Books: Respecting my New Year's resolution (1 book every 2 weeks), but only barely, I read Jacqueline Rayner's The Sontaran Games, a "Quick Reads" novella about Sontarans testing human athletes. As with much of Rayner's written work, it's a bit silly and the happy coincidences pile up until you can't be sure the Doctor was really any GOOD. However, it passes by quickly and unlike some other Quick Reads I've sampled, stuff actually happens and keeps happening throughout. I've felt that, sometimes, the writer for these wrote a single encounter (if you'll permit the RPG vernacular) and padded out the front to make it a "whole" story. Rayner is big on incident, and each chapter propels you to the next cliffhanger. So it's entertaining, if slight.

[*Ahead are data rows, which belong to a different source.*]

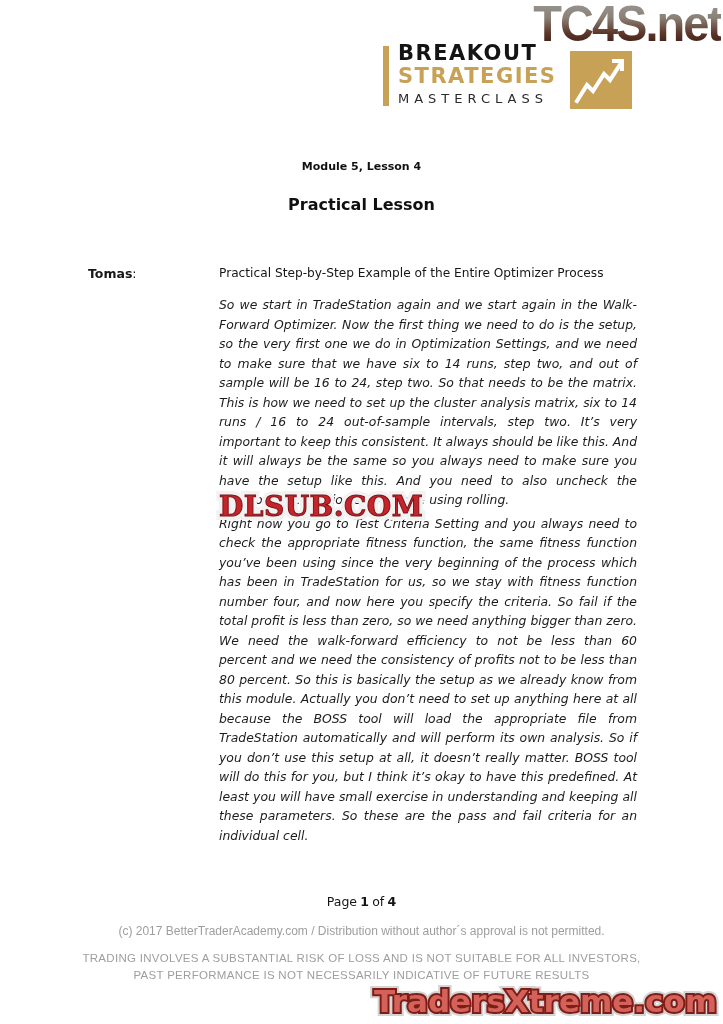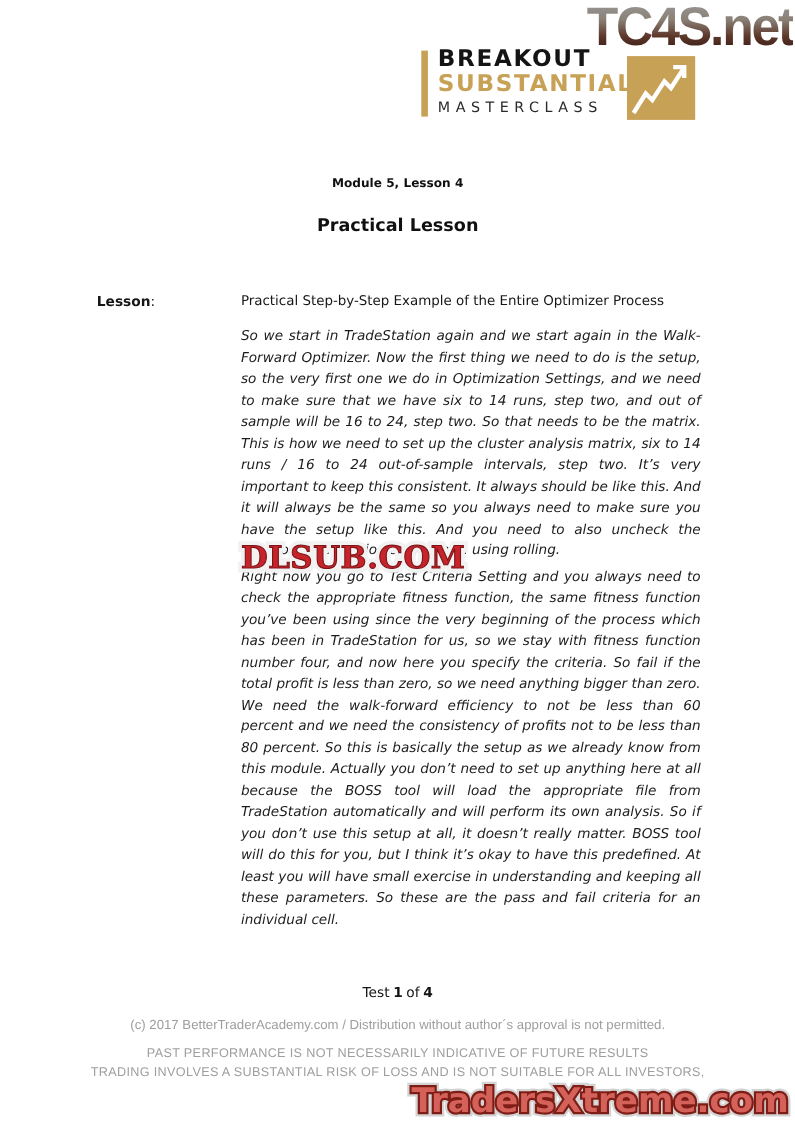--- a/index.html
+++ b/index.html
@@ -81,7 +81,7 @@
     <div class="logo-bar"></div>
     <div class="logo-text">
       <div class="logo-line1">BREAKOUT</div>
-      <div class="logo-line2">SUBSTANTIAL</div>
+      <div class="logo-line2">STRATEGIES</div>
       <div class="logo-line3">MASTERCLASS</div>
     </div>
     <div class="logo-square">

Hyperion to a Satyr posts this week:
II.ii. The Fishmonger Scene - Tennant (2009)


Craig Oxbrow said...

Are there any audios where the Seventh Doctor does a variation on his "look me in the eyes... end my life" speech from The Happiness Patrol and Battlefield? Google informs mt Ace tries it in The Fearmonger...

I'm just curious, looking for a less whispery version than THP's.

For a video edit pitting him against the Weeping Angels. Of course.

Siskoid said...

Off-hand, I really don't know. Does anyone?

Craig Oxbrow said...

It's been another week in geek, so I'm guessing nobody does. I'll just have to use the THP version. :)

(Today's captcha: emolisa. She smiles mysteriously but her eyeliner is runny.)